▶ [Passage]
***

L’innovation sociale, un levier pour engager les habitant·es

Parallèlement à ces constats, l’innovation sociale – entendue comme l’auto-organisation à des échelles locales, de communautés centrées sur des problématiques complexes non résolues par l’institution – représente un potentiel intéressant pour une meilleure appropriation de la question des risques à l’échelle individuelle. En effet, elle permet de vérifier la réception des politiques de gestion du risque inondation à l’échelle individuelle tout en impliquant concrètement les personnes face à ce risque. Un exemple récent d’innovation sociale dans ce domaine est l’émergence des médias sociaux en gestion d’urgence (MSGU). Ces collectifs de bénévoles organisés sur les réseaux sociaux numériques, viennent en appui des services de secours et de sécurité civile en cas d’événement majeur. Mais l’innovation sociale ne se décrète pas, pas plus qu’elle ne s’impose sur simple décision institutionnelle. Dès lors, comprendre la place de l’individu dans la gestion du risque inondation puis déterminer les leviers possibles d’une réelle appropriation des risques à son échelle en développant les capacitations des habitant·es par l’innovation sociale, ont constitué les principaux objectifs d’une recherche doctorale menée entre 2014 et 20173.

***

▶ [Entrées extraites]
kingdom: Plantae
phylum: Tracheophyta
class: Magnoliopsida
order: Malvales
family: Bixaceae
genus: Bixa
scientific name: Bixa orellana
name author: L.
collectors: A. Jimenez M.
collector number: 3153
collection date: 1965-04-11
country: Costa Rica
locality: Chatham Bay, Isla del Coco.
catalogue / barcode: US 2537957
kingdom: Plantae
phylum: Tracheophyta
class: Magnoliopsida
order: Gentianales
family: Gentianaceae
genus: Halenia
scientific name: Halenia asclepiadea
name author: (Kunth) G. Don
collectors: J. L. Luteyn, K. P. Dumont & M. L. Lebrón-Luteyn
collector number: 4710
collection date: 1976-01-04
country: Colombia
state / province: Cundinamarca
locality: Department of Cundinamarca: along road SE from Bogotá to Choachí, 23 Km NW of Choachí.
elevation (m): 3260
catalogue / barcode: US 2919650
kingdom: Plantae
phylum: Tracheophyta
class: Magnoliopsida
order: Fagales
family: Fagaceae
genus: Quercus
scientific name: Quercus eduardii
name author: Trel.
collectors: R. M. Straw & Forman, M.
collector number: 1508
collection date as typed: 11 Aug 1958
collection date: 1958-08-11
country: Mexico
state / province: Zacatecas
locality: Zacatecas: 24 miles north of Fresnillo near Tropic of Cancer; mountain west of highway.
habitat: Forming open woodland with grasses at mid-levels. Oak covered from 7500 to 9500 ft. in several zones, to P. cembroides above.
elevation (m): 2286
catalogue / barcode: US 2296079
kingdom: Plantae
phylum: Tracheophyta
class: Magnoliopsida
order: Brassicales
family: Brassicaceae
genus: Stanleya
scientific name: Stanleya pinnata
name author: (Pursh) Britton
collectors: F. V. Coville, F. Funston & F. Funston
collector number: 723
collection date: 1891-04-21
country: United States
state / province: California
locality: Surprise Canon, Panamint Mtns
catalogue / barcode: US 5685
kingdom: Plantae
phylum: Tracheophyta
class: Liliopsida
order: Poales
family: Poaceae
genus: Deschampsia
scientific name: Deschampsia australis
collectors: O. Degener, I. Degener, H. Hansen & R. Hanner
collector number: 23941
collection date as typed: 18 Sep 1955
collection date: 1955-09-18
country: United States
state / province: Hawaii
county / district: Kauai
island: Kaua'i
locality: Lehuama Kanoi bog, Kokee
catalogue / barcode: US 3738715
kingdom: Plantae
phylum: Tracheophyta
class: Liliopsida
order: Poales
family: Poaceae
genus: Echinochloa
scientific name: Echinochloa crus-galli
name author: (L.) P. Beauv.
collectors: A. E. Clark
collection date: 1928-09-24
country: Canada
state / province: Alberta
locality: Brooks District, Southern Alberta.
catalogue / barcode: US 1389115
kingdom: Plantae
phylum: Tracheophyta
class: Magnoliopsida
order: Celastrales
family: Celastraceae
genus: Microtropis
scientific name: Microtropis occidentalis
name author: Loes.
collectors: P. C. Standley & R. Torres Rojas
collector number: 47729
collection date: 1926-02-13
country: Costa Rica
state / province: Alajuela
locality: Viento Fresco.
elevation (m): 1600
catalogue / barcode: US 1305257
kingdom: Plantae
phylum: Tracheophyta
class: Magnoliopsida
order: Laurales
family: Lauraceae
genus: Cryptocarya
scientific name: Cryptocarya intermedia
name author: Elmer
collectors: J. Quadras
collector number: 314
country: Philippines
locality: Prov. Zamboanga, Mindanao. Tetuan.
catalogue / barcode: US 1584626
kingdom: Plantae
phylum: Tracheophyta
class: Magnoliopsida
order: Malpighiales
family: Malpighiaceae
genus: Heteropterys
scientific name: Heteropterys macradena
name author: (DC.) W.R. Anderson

***

▶ [Consignes]
A - Résumez le passage en deux phrases.
B - Mettez sous forme de tableau Markdown, avec les colonnes « N° » et « Ligne », la partie des entrées qui commence à la ligne contenant « family: Gentianaceae » et s'arrête à celle contenant « locality: Zacatecas: 24 », en omettant les lignes vides.
Le passage et les entrées n'ont aucun rapport entre eux.

▶ [Réponses]
A - L'innovation sociale, c'est-à-dire l'auto-organisation locale de communautés autour de problèmes complexes que l'institution ne résout pas, peut aider chacun à mieux s'approprier le risque inondation et à s'y impliquer concrètement, comme le montrent les médias sociaux en gestion d'urgence, ces collectifs de bénévoles qui épaulent les secours sur les réseaux sociaux. Comme elle ne se décrète pas, une recherche doctorale a voulu comprendre la place de l'individu dans la gestion de ce risque et trouver, grâce à l'innovation sociale, des leviers pour que les habitant·es se l'approprient vraiment.

B -
| N° | Ligne |
|---|---|
| 1 | family: Gentianaceae |
| 2 | genus: Halenia |
| 3 | scientific name: Halenia asclepiadea |
| 4 | name author: (Kunth) G. Don |
| 5 | collectors: J. L. Luteyn, K. P. Dumont & M. L. Lebrón-Luteyn |
| 6 | collector number: 4710 |
| 7 | collection date: 1976-01-04 |
| 8 | country: Colombia |
| 9 | state / province: Cundinamarca |
| 10 | locality: Department of Cundinamarca: along road SE from Bogotá to Choachí, 23 Km NW of Choachí. |
| 11 | elevation (m): 3260 |
| 12 | catalogue / barcode: US 2919650 |
| 13 | kingdom: Plantae |
| 14 | phylum: Tracheophyta |
| 15 | class: Magnoliopsida |
| 16 | order: Fagales |
| 17 | family: Fagaceae |
| 18 | genus: Quercus |
| 19 | scientific name: Quercus eduardii |
| 20 | name author: Trel. |
| 21 | collectors: R. M. Straw & Forman, M. |
| 22 | collector number: 1508 |
| 23 | collection date as typed: 11 Aug 1958 |
| 24 | collection date: 1958-08-11 |
| 25 | country: Mexico |
| 26 | state / province: Zacatecas |
| 27 | locality: Zacatecas: 24 miles north of Fresnillo near Tropic of Cancer; mountain west of highway. |